→ ACTIVITIES:
A: Answer these about the rating-prediction code:
(i) Which variable adds up the similarity values inside the inner loop?
(ii) Which column of data is compared with iid to build all_dates?
(iii) Which two names are listed in input_vars2?
B: Extend the rating-prediction code past its final line.

→ EXTRACTED TEXT:
=== Begin Enclosure ===

    print("m: "+str(m)+"; n: "+str(n))
    predicted_like = np.zeros(m)
    for i in range(m):
        sim_sum = 0
        rat_sim_sum = 0
        for j in range(n):
            unrated = unrated_dates.as_matrix()[i,:]
            rated = rated_dates.as_matrix()[j,:]
            similarity = sim(unrated, rated)
            sim_sum += similarity
            rat_sim_sum += rated_like.values[j]*similarity
        predicted_like[i] = rat_sim_sum/sim_sum
    print("RMSE: "+str(sqrt(mean_squared_error(unrated_like, predicted_like))))
    return predicted_like

In [101]:
def recommend(iid, data):
    all_dates = data.loc[data['pid'] == iid] # raw matrix containing information for all dates
    # vars in interest from the last notebook, including scores of 6 main attributes given by partner, and 17 lifestyle scores
    input_vars1 = ['attr_o', 'sinc_o', 'intel_o','fun_o','amb_o','shar_o', 'sports','tvsports','exercise','dining','museums','art','hiking','gaming','clubbing','reading','tv','theater','movies','concerts','music','shopping','yoga']
    # gender and order
    input_vars2 = ['gender', 'ptn_order']
    # How they value the 6 main attributes during signup stage (stage 1)

=== End Enclosure ===

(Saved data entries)
=== Begin Enclosure ===

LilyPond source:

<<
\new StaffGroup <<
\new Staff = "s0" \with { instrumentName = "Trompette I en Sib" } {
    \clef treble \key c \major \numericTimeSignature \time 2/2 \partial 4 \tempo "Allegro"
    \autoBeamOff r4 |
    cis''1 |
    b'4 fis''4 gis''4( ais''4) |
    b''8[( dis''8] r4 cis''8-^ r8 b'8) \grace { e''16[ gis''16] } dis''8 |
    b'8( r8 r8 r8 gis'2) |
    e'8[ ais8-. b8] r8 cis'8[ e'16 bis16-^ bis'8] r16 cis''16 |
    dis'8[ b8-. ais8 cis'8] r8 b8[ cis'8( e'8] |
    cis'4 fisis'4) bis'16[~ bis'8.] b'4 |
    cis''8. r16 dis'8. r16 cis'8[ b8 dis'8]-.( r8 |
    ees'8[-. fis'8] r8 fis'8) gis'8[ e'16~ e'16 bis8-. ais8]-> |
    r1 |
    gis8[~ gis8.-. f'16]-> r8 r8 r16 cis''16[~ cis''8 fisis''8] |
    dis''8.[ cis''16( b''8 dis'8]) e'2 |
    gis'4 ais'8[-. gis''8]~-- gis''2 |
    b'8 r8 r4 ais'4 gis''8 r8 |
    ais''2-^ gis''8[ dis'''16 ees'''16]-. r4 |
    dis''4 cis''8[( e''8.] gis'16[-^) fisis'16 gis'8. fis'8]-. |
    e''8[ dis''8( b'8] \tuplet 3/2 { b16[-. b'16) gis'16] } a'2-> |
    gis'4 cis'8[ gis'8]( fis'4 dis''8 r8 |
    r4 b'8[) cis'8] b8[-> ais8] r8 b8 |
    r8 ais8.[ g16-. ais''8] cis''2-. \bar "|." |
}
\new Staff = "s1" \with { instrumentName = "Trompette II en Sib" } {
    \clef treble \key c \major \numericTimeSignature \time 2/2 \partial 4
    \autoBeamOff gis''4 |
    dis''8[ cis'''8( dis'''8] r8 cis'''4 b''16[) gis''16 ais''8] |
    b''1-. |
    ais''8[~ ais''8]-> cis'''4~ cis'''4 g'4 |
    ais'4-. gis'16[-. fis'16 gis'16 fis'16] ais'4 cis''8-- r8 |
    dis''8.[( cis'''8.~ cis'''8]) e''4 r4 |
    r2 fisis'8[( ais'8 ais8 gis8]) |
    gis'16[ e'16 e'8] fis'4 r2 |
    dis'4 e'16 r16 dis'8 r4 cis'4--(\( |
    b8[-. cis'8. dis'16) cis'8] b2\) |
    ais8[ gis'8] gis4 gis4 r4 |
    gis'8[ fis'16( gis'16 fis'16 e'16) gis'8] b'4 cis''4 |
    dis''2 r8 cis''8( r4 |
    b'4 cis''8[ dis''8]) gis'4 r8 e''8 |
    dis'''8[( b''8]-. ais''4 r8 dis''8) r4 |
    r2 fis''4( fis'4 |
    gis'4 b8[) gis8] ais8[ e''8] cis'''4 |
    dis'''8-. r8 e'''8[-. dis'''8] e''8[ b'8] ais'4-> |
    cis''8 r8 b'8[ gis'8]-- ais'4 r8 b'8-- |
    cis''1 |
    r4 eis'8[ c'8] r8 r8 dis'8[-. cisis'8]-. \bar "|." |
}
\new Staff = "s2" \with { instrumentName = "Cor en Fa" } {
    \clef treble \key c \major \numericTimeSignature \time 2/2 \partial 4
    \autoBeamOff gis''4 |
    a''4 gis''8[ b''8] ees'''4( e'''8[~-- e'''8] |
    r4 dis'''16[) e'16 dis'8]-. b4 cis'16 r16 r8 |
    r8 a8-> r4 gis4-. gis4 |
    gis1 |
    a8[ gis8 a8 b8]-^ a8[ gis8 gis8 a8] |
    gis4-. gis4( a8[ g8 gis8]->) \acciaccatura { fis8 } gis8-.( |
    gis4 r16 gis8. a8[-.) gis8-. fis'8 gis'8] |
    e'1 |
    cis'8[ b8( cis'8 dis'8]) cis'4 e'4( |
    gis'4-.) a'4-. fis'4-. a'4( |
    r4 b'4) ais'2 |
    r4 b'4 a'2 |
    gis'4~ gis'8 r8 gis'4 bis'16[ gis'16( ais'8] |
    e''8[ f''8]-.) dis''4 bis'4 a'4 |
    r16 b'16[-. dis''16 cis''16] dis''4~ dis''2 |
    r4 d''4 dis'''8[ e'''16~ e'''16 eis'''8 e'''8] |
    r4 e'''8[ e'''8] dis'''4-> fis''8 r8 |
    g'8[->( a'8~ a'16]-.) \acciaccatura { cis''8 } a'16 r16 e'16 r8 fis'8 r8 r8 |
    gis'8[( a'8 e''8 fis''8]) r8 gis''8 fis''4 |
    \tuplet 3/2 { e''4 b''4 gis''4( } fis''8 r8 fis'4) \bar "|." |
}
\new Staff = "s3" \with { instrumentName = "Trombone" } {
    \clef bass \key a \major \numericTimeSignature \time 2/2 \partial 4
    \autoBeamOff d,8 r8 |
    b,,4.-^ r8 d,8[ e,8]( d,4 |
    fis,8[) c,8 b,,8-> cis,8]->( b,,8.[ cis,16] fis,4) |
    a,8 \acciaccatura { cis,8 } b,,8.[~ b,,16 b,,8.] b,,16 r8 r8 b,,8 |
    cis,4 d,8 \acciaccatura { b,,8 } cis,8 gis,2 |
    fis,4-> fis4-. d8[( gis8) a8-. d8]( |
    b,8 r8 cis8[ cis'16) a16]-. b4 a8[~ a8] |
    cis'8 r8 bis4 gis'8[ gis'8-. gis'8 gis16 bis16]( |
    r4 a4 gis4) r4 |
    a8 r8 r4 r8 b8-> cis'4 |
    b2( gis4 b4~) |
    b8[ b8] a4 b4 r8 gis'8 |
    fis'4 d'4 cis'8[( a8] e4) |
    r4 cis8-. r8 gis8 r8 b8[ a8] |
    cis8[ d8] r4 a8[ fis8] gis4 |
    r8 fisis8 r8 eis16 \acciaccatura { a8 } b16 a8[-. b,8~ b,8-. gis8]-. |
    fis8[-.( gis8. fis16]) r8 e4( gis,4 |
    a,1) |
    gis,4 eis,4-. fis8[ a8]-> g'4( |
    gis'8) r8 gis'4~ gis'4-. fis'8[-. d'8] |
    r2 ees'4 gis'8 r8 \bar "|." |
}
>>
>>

=== End Enclosure ===

→ RESULTS BY TASK:
A:
(i) sim_sum
(ii) 'pid'
(iii) 'gender' and 'ptn_order'

B:
    input_vars3 = ['attr1_1', 'sinc1_1', 'intel1_1', 'fun1_1', 'amb1_1', 'shar1_1']
    # How they value the 6 main attributes after the event (stage 2)
    input_vars4 = ['attr1_2', 'sinc1_2', 'intel1_2', 'fun1_2', 'amb1_2', 'shar1_2']
    # How they value the 6 main attributes after being sent their matches (stage 3)
    input_vars5 = ['attr1_3', 'sinc1_3', 'intel1_3', 'fun1_3', 'amb1_3', 'shar1_3']
    input_vars = input_vars1+input_vars2+input_vars3+input_vars4+input_vars5
    # In this system we also need 'like_o' and iid!! (like_o is how this user likes his/her dates from dates data)
    input_vars = input_vars + ['like_o', 'iid']
    
    features, like = preprocess(all_dates, input_vars)
    features = features.drop('like_o', 1)
    
    # random split
    rated_dates, unrated_dates, rated_like, unrated_like = train_test_split(
        features, like, test_size=0.50, random_state=0) # half and half
    # predict
    predicted_like = predict(rated_dates, unrated_dates, rated_like, unrated_like.values)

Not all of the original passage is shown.